## Importing Libraries

In [0]:
from pyspark.sql.functions import *
from pyspark.sql.types import *
from pyspark.sql.window import Window

**3236. CEO Subordinate Hierarchy (Hard)**

**Table: Employees**

| Column Name   | Type    |
|---------------|---------|
| employee_id   | int     |
| employee_name | varchar |
| manager_id    | int     |
| salary        | int     |

employee_id is the unique identifier for this table.
manager_id is the employee_id of the employee's manager. The CEO has a NULL manager_id.

**Write a solution to find subordinates of the CEO (both direct and indirect), along with their level in the hierarchy and their salary difference from the CEO.**

The result should have the following columns:

The query result format is in the following example.
- subordinate_id: The employee_id of the subordinate
- subordinate_name: The name of the subordinate
- hierarchy_level: The level of the subordinate in the hierarchy (1 for direct reports, 2 for their direct reports, and so on)
- salary_difference: The difference between the subordinate's salary and the CEO's salary

Return the result table ordered by hierarchy_level ascending, and then by subordinate_id ascending.

The query result format is in the following example.

Objective: Return the passage of the CEO hierarchy problem from "- subordinate_id: The" to "by subordinate_id ascending.", copied word for word.

Provided data:

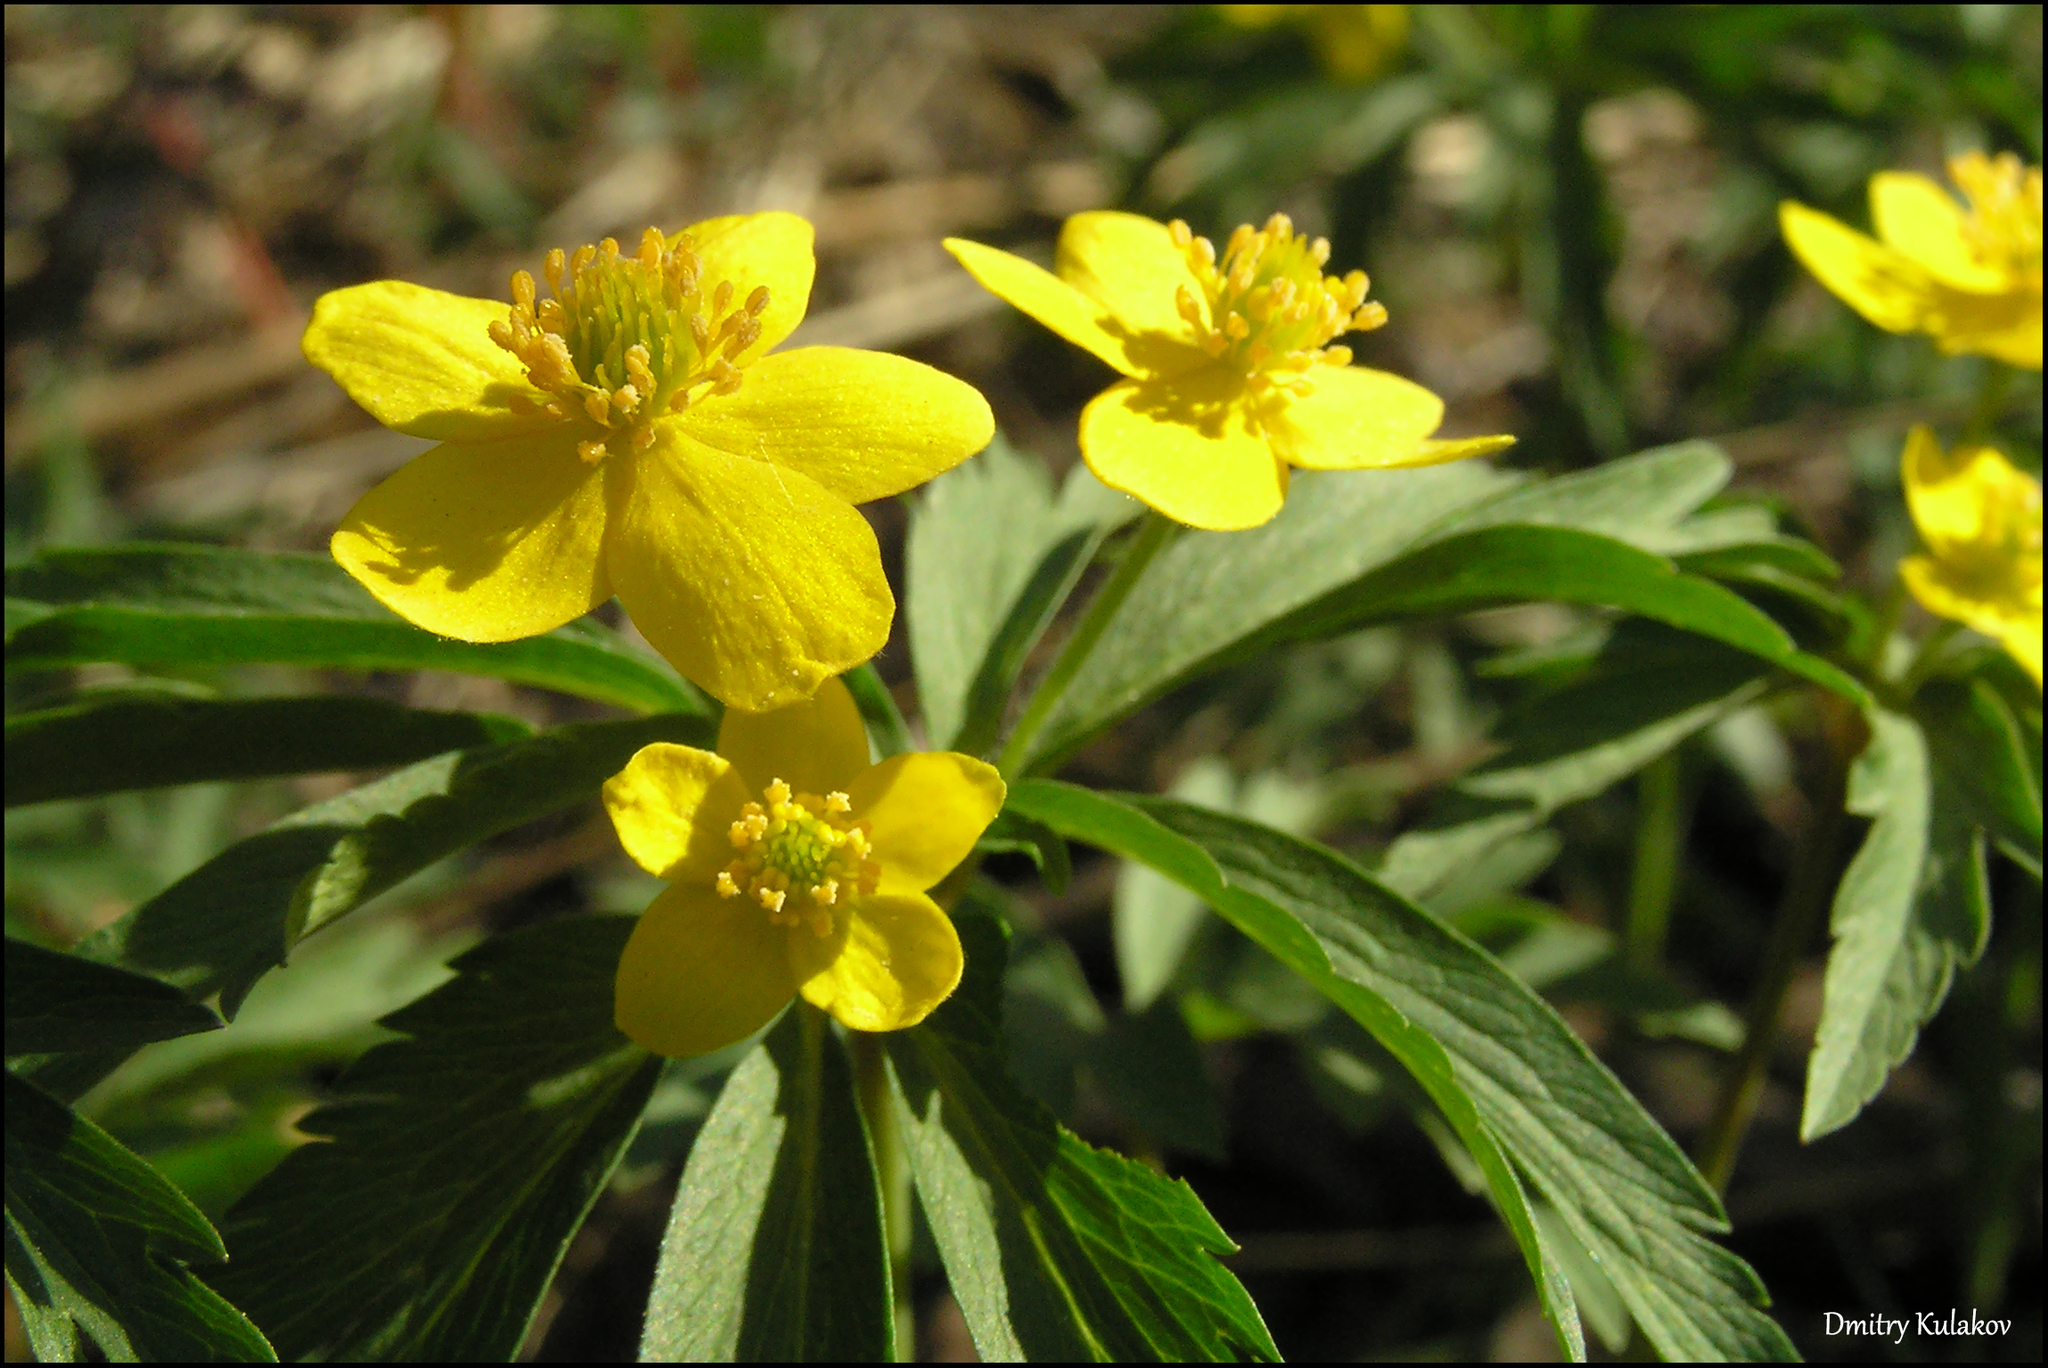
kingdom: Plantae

Answer to the problem:
- subordinate_id: The employee_id of the subordinate
- subordinate_name: The name of the subordinate
- hierarchy_level: The level of the subordinate in the hierarchy (1 for direct reports, 2 for their direct reports, and so on)
- salary_difference: The difference between the subordinate's salary and the CEO's salary

Return the result table ordered by hierarchy_level ascending, and then by subordinate_id ascending.